Ridiculous doesn’t come close to describing everyone’s outfit and words cannot describe the scene as we all head to the bar for a night of fun filled laughter. Some of the pictures are blackmail material.
Fishing expedition
One afternoon John, Phil, Gemma, Adam, Katie, and myself go on a fishing expedition of lake Malawi. We hired a local to show us the ropes. We set out on a very old beat up looking row boat. A few feet from shore we notice water seeping in from the seems and it gradually getting deeper. The guide hands us a couple containers cut out from plastic bottles and our job is to bail water why we are rowing to an island about a quarter mile away. What a hoot. I’ve never set out on a boat when I knew I’d have to be bailing from the start.

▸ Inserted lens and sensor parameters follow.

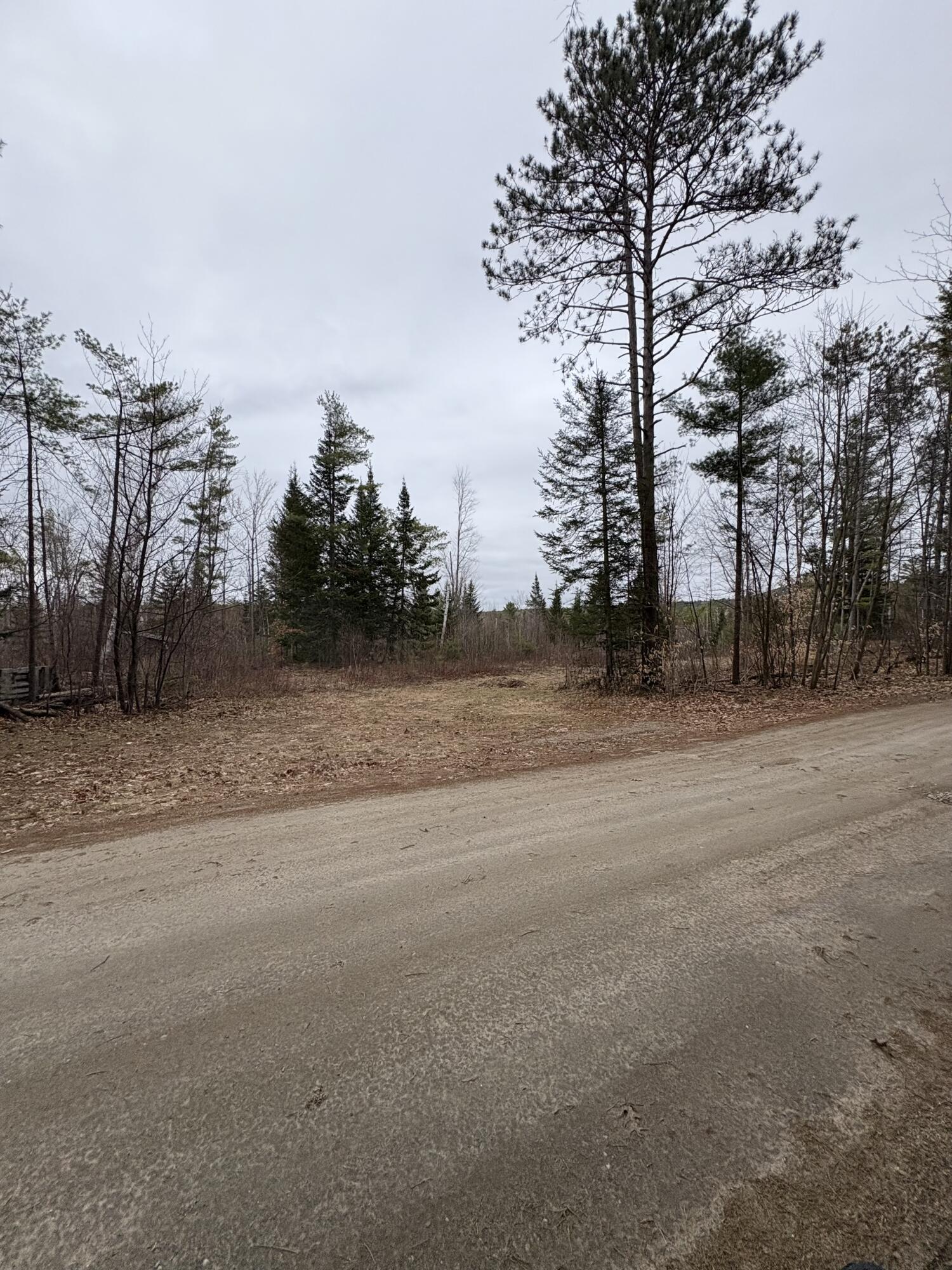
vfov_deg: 102.1
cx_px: 476
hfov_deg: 85.7
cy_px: 635
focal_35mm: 14
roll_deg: +0.9
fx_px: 513
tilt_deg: -0.3
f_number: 2.2
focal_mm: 2.22
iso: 160
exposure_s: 1/99
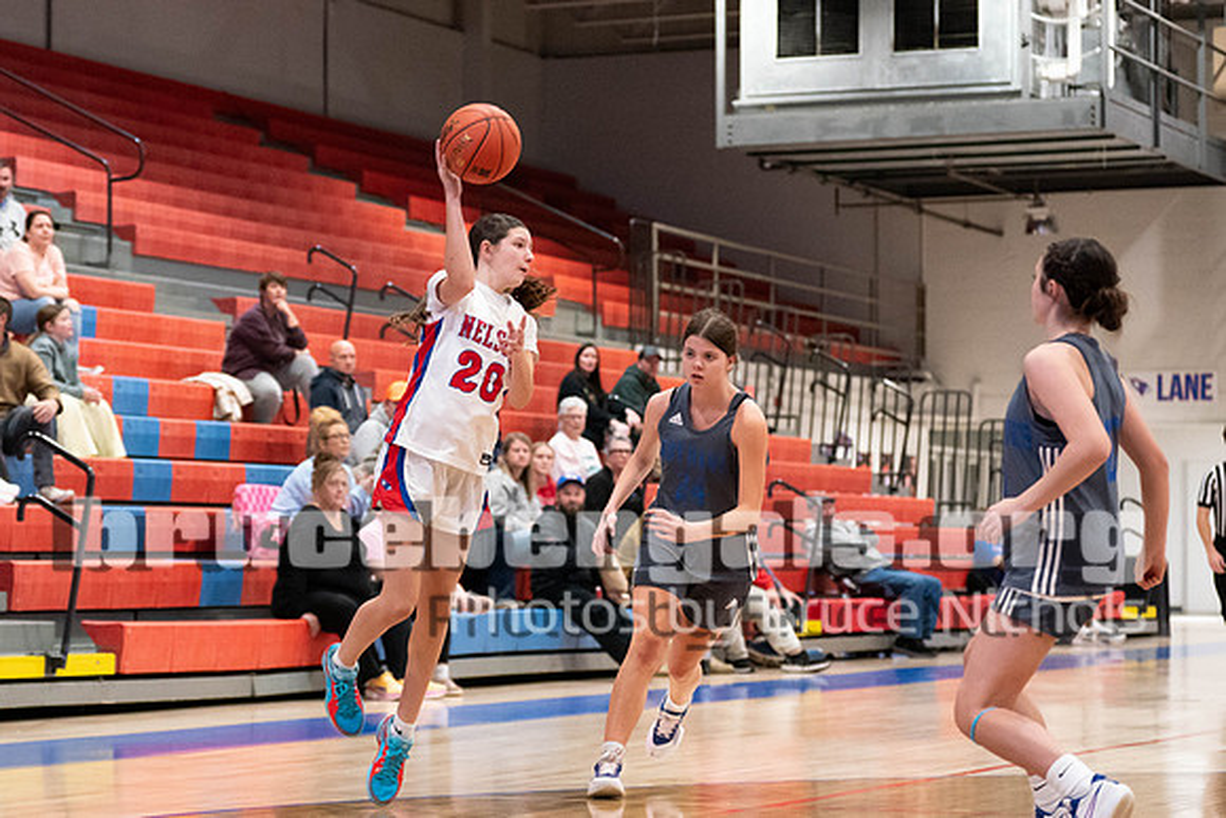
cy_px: 445
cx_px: 469
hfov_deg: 19.6
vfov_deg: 13.2
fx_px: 3538
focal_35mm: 104
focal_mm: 70
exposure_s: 1/1000
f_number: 2.8
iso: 6400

We make it to the island and go swimming and jumping off a cliff ledge while they get the fishing gear ready. Turns out to be a pretty cheesy experience as our poles are bamboo with a piece of fish line and hook attached. Drop the line in the water and wait. John and Katie both snag a couple no bigger than a gold fish and the rest of us sit around board to death as we never got a nibble. The return trip is the same drill of bailing while the guides paddle. The boat is waterlogged from having sat while we fished and the water is coming in faster than before necessitating constant bailing by two of us just to keep it from getting deeper.
Tonga Village
The only local experience we got is while in Kande Beach we went on a tour of a local Tonga village. The architecture is quite different from what we’ve seen elsewhere in Africa. Instead of mud or cow dung they make bricks out of clay and fire them in a furnace and build simple structures with grass thatched roofs. While still very basic they are not as primitive as the other places we’ve been.
We stop by the village school where unfortunately the 1500 students where on a two week break to learn these 1500 kids are split between 20 teachers. I can hardly imaging putting 120-200 kids in one small room with a single teacher to keep track of them all.
The Tonga also have a history of polygamy and while it’s still legal it is rarely practiced now days. For marriage a man picks his desired mate and his family will go to her family and let them know they want to get married. The girl has a choice and may say no. If she agrees the man will be required to remunerate her family an amount that varies based on the woman’s education and beauty. He is allowed to pay if off in installments over a period of years. If for some reason at a later date she wishes to leave him her family must pay the money back and if he wants to leave her he can and doesn’t get anything returned.
The Malawian’s are crazy about a board game called Boa. Enough so that a game between the parents of a couple to be determines which family pays for the wedding. For the heck of it, I sit with a local for an hour while he teaches me the game and by beginners luck I beat the crap out of him. That or we was just letting me feel good about my wits.
We’re just about to cross the Zambia border and a couple more days of long driving to reach Victoria Falls lie ahead.